By Zinnia B. Dela Peña (The Philippine Star) Updated December 06, 2010 12:00 AM
MANILA, Philippines - Vista Land & Lifescapes Inc. has obtained the Securities and Exchange Commission’s nod to create a new class of voting preferred shares to attract more foreign and local investment in the company.
Based on its approved amended articles of incorporation, Vista Land’s authorized capital of P12 billion now comprises 11 billion common shares with a par value of P1 each and 10 billion voting, cumulative, non-participating, non-convertible and non-redeemable preferred shares with a par value of P0.10 apiece.
The new authorized capital stock of the company and the creation of preferred shares will enable the company to carry out further equity fund raising by allowing additional foreign and domestic investment, Vista Land said.
Preferred shares shall have the preference over common shares in case of liquidation or dissolution of the corporation. Holders of the preferred shares shall have no pre-emptive right to subscribe to any issue or disposition of shares of any class of the corporation.

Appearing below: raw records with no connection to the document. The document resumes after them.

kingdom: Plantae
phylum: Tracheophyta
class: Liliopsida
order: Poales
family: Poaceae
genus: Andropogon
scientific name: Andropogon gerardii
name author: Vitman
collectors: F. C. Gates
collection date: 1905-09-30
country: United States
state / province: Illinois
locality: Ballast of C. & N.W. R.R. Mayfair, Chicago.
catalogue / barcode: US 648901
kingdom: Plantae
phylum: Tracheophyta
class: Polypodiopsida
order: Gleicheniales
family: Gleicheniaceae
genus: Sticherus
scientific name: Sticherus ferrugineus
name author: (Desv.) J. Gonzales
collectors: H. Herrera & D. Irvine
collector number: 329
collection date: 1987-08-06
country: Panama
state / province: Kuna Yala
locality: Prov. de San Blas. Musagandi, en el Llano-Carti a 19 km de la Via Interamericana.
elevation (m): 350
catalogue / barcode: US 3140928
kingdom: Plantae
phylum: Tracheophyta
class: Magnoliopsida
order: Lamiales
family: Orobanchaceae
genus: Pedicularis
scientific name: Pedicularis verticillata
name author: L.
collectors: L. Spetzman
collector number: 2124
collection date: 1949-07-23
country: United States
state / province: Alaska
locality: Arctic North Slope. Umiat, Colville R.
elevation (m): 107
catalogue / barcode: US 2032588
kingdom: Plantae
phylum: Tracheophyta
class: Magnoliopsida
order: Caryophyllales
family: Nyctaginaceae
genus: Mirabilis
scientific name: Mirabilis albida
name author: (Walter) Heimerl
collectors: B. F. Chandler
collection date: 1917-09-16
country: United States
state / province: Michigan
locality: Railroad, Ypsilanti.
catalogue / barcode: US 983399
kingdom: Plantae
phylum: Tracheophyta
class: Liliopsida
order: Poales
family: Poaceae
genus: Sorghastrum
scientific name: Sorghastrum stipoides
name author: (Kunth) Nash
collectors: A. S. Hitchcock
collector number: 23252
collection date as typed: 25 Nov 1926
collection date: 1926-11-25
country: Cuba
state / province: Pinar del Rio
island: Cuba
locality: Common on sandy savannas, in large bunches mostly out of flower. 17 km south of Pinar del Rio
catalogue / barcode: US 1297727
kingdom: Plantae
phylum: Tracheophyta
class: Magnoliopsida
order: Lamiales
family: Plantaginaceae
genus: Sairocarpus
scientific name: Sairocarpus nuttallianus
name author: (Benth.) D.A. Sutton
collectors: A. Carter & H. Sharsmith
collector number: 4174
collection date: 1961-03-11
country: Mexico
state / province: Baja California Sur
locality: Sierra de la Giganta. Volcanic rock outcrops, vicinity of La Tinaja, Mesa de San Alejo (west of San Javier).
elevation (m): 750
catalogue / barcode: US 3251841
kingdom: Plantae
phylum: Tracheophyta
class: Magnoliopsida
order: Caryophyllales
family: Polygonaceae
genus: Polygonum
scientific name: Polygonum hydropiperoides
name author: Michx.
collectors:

The amended articles of incorporation also states that the company may issue preferred shares from time to time in one or more series as the board of directors may determine.
Dividends shall be cumulative from and after the date of issue unless the full accumulated dividends on all preferred shares for all past dividend periods and for the current dividend period shall have been declared and paid by the corporation.
Preferred shares of each and any series shall not be entitled to any participation or share in the retained earnings remaining after dividend payments shall have been made on the preferred shares.
Vista Land is the country’s leading homebuilder and has a geographic presence around the Philippines. It caters to practically all income segments of the real estate market through its four brands-Brittany, Crown Asia, Camella, and condominium developer Vista Residences.
The company successfully debuted in the offshore debt capital markets in September with a $100 million five-year unsecured bond issue. This was part of an overall financing strategy which should allow the company to diversify its sources of funding.
The company is all set to roll out new projects, which would bring the total value of its vertical developments to P12.5 billion by next year.
It is also easing into commercial property development via its existing master-planned communities, which also signals its entry into the leasing business.